Mint Chocolate Leprechaun Cake

Makes one super thick 9" round layer (which I strongly recommend) OR three 8" round layers

  • 4 large eggs, whole
  • 2 egg yolks
  • 2 tsp. vanilla extract
  • 1-1/4 c. buttermilk
  • 3 c. flour
  • 2 c. sugar
  • 4-1/2 tsp. baking powder
  • 1/2 tsp. salt
  • 1 c. unsalted butter, softened
  • 5 T. dark cocoa powder
  • 1 tsp. mint extract
  • green gel food coloring
  • edible gold pearl dust
Line cake pan(s) with parchment paper and set aside. Preheat oven to 325 F if using 9x3" round cake pan or 350 F if using 8x1" round cake pans. 

In medium bowl, whisk together eggs, yolks, vanilla and 1/4 c. buttermilk. Set aside. In large mixing bowl, whisk together flour, sugar, powder and salt. Add remaining buttermilk and butter; beat on low speed until combined then increase speed to medium and beat until fluffy, about 2 minutes. 

Add egg mixture in about three additions and continue beating until just combined, scraping sides of bowl as needed. Divide batter in half. Add cocoa to half the batter and stir until evenly distributed. Add mint extract and food coloring (I used about 1 tsp) to the other half of the batter and stir to combine. 

Starting with chocolate, pour about 1/2 c. batter into center of pan, then pour 1/2 c. mint batter directly in center of chocolate to create a second layer. Continue alternating batters, always pouring in center of pan, allowing a few seconds between each addition for batter to start spreading (by itself, don't you dare spread it out with your cute little spatula!) towards edges of pan. Once your pan(s) are filled, bake 9" layer for 65-75 minutes or bake 8" layers for 28-32 minutes. 

Whipped Vanilla Buttercream
Makes enough to frost top and sides of 9" layer cake, you might want to double it if you are filling and frosting three 8" layers instead.
  • 3-1/2 c. powdered sugar
  • 1/4 c. unsalted butter, softened
  • 1 tsp. vanilla extract
  • 1/4 tsp. salt
  • 3-5 T. milk
Combine sugar, butter, vanilla and salt in large mixing bowl and beat on low until just combined, adding milk one tablespoon at a time until the right consistency. You want this stuff to be able to hold a peak and not just run right off the cake. Increase speed to medium-high and whip until light and fluffy, about 5 minutes. 

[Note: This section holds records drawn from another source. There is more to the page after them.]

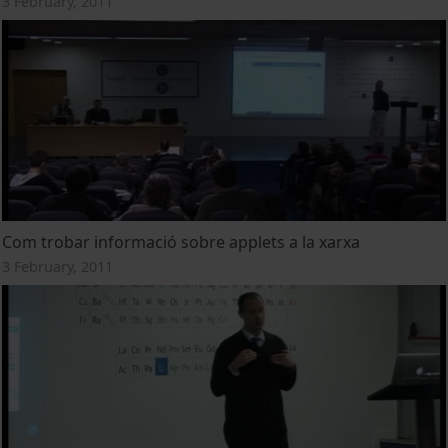
3 February, 2011
Com trobar informació sobre applets a la xarxa
3 February, 2011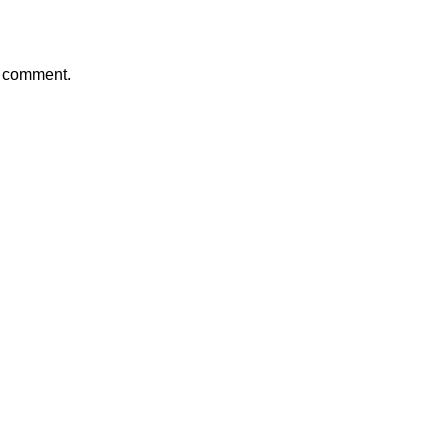
a comment.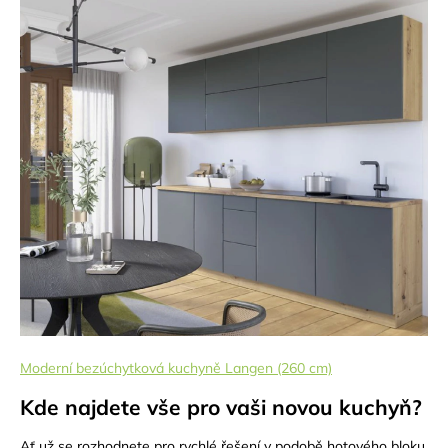
Moderní bezúchytková kuchyně Langen (260 cm)
Kde najdete vše pro vaši novou kuchyň?
Ať už se rozhodnete pro rychlé řešení v podobě hotového bloku,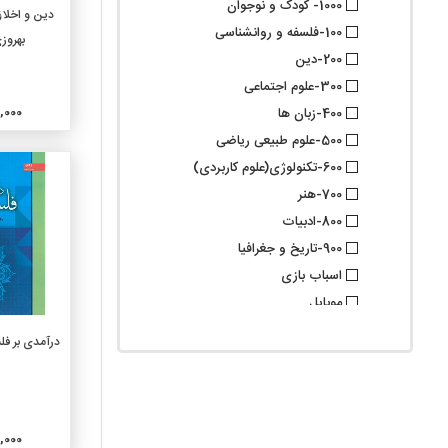
1000- کودک و نوجوان
افزو
دین و اخلا
100-فلسفه و روانشناسی
بهروزی
200-دین
300-علوم اجتماعی
000,000
400-زبان ها
500-علوم طبیعی ریاضی
600-تکنولوژی(علوم کاربردی)
700-هنر
800-ادبیات
900-تاریخ و جغرافیا
اسباب بازی
موبایل
گروه فرعی
افزو
درآمدی بر فلس
010-کتابشناسیها
020-علوم کتابداری و اطلاع
رسانی
030-دایرة المعارفهای عمومی
000,000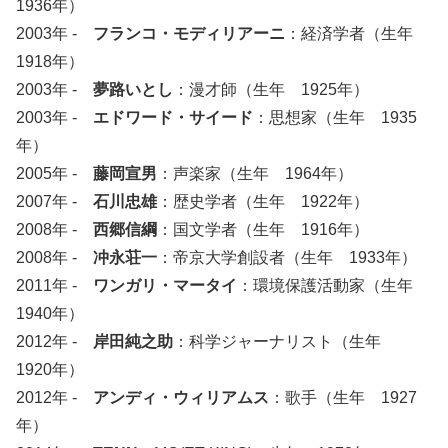
1936年）
2003年 -
フランコ・モディリアーニ
：経済学者（生年
1918年）
2003年 -
夢路いとし
：漫才師（生年 1925年）
2003年 -
エドワード・サイード
：思想家（生年 1935
年）
2005年 -
藤岡宣男
：声楽家（生年 1964年）
2007年 -
石川忠雄
：歴史学者（生年 1922年）
2008年 -
西郷信綱
：国文学者（生年 1916年）
2008年 -
冲永荘一
：帝京大学創設者（生年 1933年）
2011年 -
ワンガリ・マータイ
：環境保護活動家（生年
1940年）
2012年 -
岸田純之助
：科学ジャーナリスト（生年
1920年）
2012年 -
アンディ・ウィリアムス
：歌手（生年 1927
年）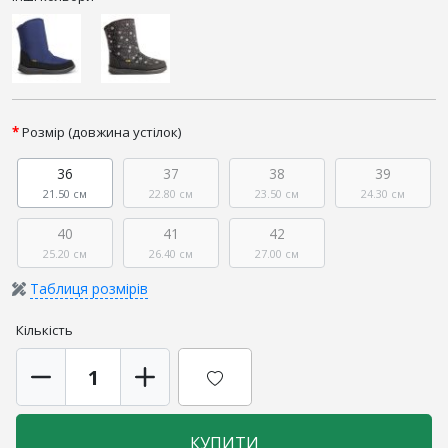
Розмір (довжина устілок)
36
37
38
39
21.50 см
22.80 см
23.50 см
24.30 см
40
41
42
25.20 см
26.40 см
27.00 см
Таблиця розмірів
Кількість
КУПИТИ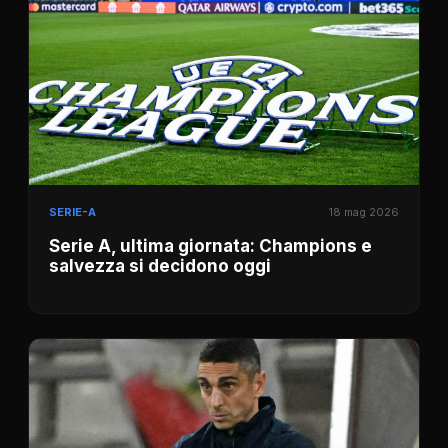
SERIE-A
18 mag 2026
Serie A, ultima giornata: Champions e
salvezza si decidono oggi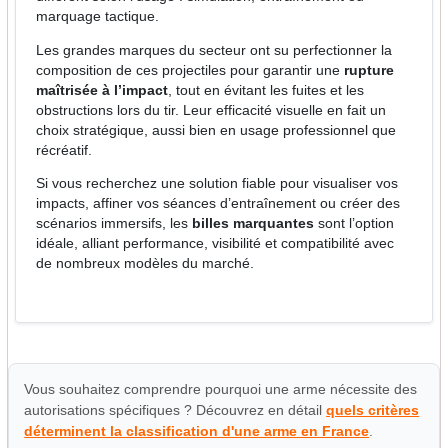
marquage tactique.
Les grandes marques du secteur ont su perfectionner la
composition de ces projectiles pour garantir une
rupture
maîtrisée à l’impact
, tout en évitant les fuites et les
obstructions lors du tir. Leur efficacité visuelle en fait un
choix stratégique, aussi bien en usage professionnel que
récréatif.
Si vous recherchez une solution fiable pour visualiser vos
impacts, affiner vos séances d’entraînement ou créer des
scénarios immersifs, les
billes marquantes
sont l’option
idéale, alliant performance, visibilité et compatibilité avec
de nombreux modèles du marché.
Vous souhaitez comprendre pourquoi une arme nécessite des
autorisations spécifiques ? Découvrez en détail
quels critères
déterminent la classification d'une arme en France
.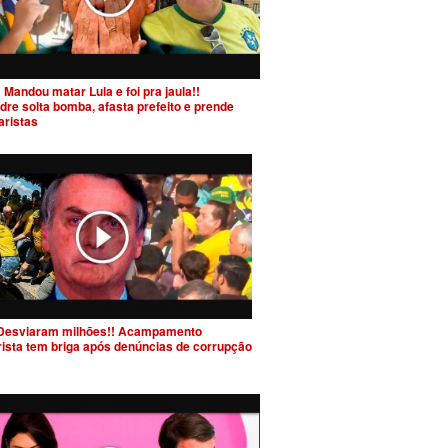
 Mandou matar Lula e foi pra jaula!!
dre solta bomba, afasta prefeito e prende
aristas
Desviaram milhões!! Acampamento
rista tem briga após denúncias de corrupção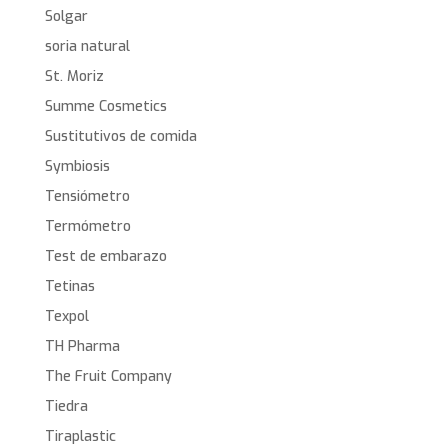
Solgar
soria natural
St. Moriz
Summe Cosmetics
Sustitutivos de comida
Symbiosis
Tensiómetro
Termómetro
Test de embarazo
Tetinas
Texpol
TH Pharma
The Fruit Company
Tiedra
Tiraplastic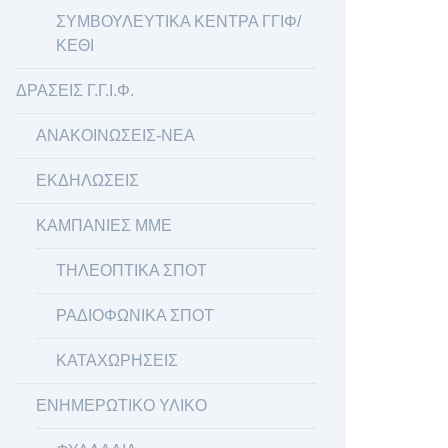
ΣΥΜΒΟΥΛΕΥΤΙΚΑ ΚΕΝΤΡΑ ΓΓΙΦ/
ΚΕΘΙ
ΔΡΑΣΕΙΣ Γ.Γ.Ι.Φ.
ΑΝΑΚΟΙΝΩΣΕΙΣ-ΝΕΑ
ΕΚΔΗΛΩΣΕΙΣ
ΚΑΜΠΑΝΙΕΣ ΜΜΕ
ΤΗΛΕΟΠΤΙΚΑ ΣΠΟΤ
ΡΑΔΙΟΦΩΝΙΚΑ ΣΠΟΤ
ΚΑΤΑΧΩΡΗΣΕΙΣ
ΕΝΗΜΕΡΩΤΙΚΟ ΥΛΙΚΟ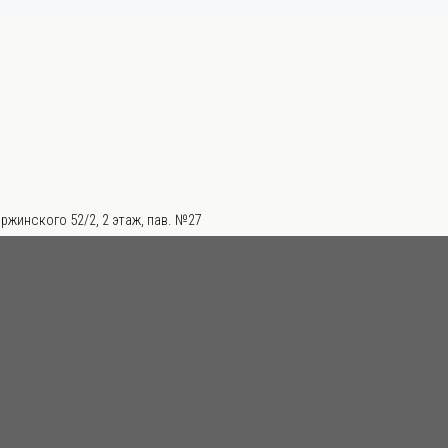
ржинского 52/2, 2 этаж, пав. №27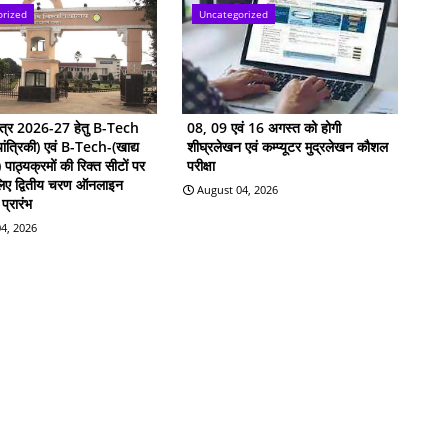
orized
Uncategorized
सत्र 2026-27 हेतु B-Tech
08, 09 एवं 16 अगस्त को होगी
ांत्रिकी) एवं B-Tech-(खाद्य
शीघ्रलेखन एवं कम्प्यूटर मुद्रलेखन कौशल
ी) पाठ्यक्रमों की रिक्त सीटों पर
परीक्षा
 लिए द्वितीय चरण ऑनलाइन
August 04, 2026
प्रारंभ
4, 2026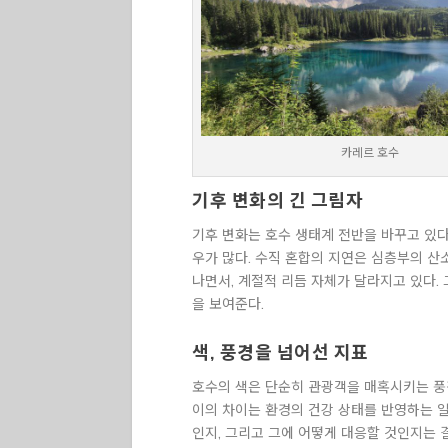
카레르 호수
기후 변화의 긴 그림자
기후 변화는 호수 생태계 전반을 바꾸고 있다
우가 많다. 수직 혼합의 지연은 심층부의 산
나면서, 계절적 리듬 자체가 달라지고 있다.
을 보여준다.
색, 풍경을 넘어선 지표
호수의 색은 단순히 관광객을 매혹시키는 풍경
이의 차이는 환경의 건강 상태를 반영하는 일
인지, 그리고 그에 어떻게 대응할 것인지는 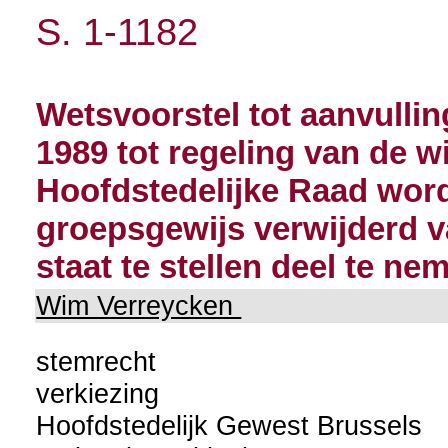
S. 1-1182
Wetsvoorstel tot aanvullin
1989 tot regeling van de 
Hoofdstedelijke Raad word
groepsgewijs verwijderd v
staat te stellen deel te n
Wim Verreycken
stemrecht
verkiezing
Hoofdstedelijk Gewest Brussels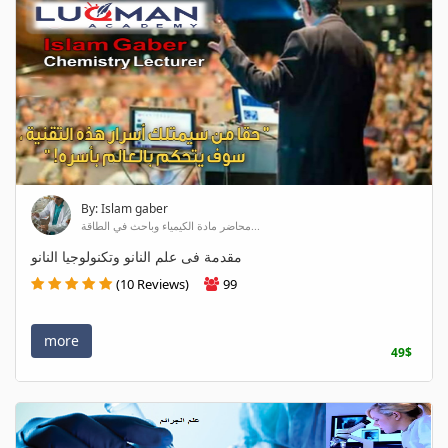
By: Islam gaber
محاضر مادة الكيمياء وباحث في الطاقة...
مقدمة فى علم النانو وتكنولوجيا النانو
(10 Reviews)
99
more
49$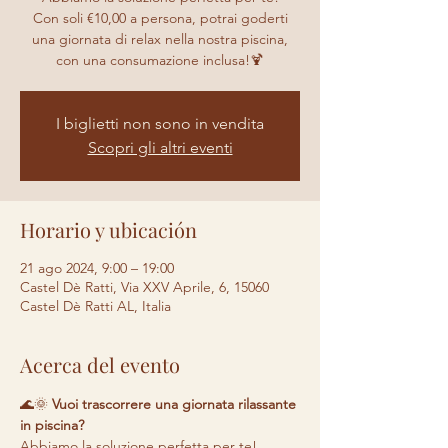
Con soli €10,00 a persona, potrai goderti
una giornata di relax nella nostra piscina,
con una consumazione inclusa!🍹
I biglietti non sono in vendita
Scopri gli altri eventi
Horario y ubicación
21 ago 2024, 9:00 – 19:00
Castel Dè Ratti, Via XXV Aprile, 6, 15060
Castel Dè Ratti AL, Italia
Acerca del evento
🌊🌞 
Vuoi trascorrere una giornata rilassante 
in piscina? 
Abbiamo la soluzione perfetta per te! 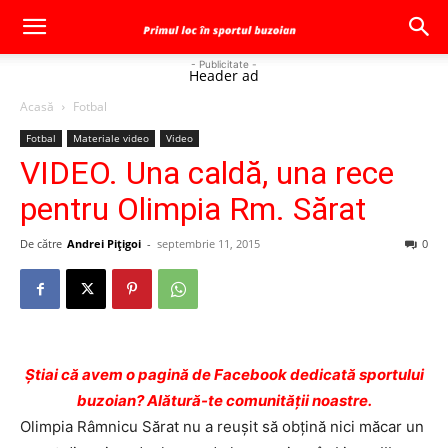
- Publicitate -
Header ad
Acasă
Fotbal
Fotbal
Materiale video
Video
VIDEO. Una caldă, una rece
pentru Olimpia Rm. Sărat
De către
Andrei Pițigoi
-
septembrie 11, 2015
0
Ştiai că avem o pagină de Facebook dedicată sportului
buzoian? Alătură-te comunității noastre.
Olimpia Râmnicu Sărat nu a reuşit să obţină nici măcar un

Semisweet Chocolate Ganache
Makes about 1 cup, just enough to smother the top of this cake!
  • 3/4 c. semisweet chocolate chips
  • 2/3 c. heavy whipping cream
Place chocolate in small bowl and set aside. Heat cream on stovetop until just frothy and steaming. Remove from heat before it boils and pour over chocolate. Allow mixture to sit about 2 minutes and then whisk until smooth. Allow ganache to cool to room temperature and thicken just enough to coat a spoon. 


To Assemble the Goodness

When cake is completely cool, spread a nice thick coating of frosting and allow to set about 15 minutes in refrigerator. Pour ganache in center of cake and spread over surface, allowing it to drip down over edges. 


Sprinkle gold dust over surface of cake and enjoy!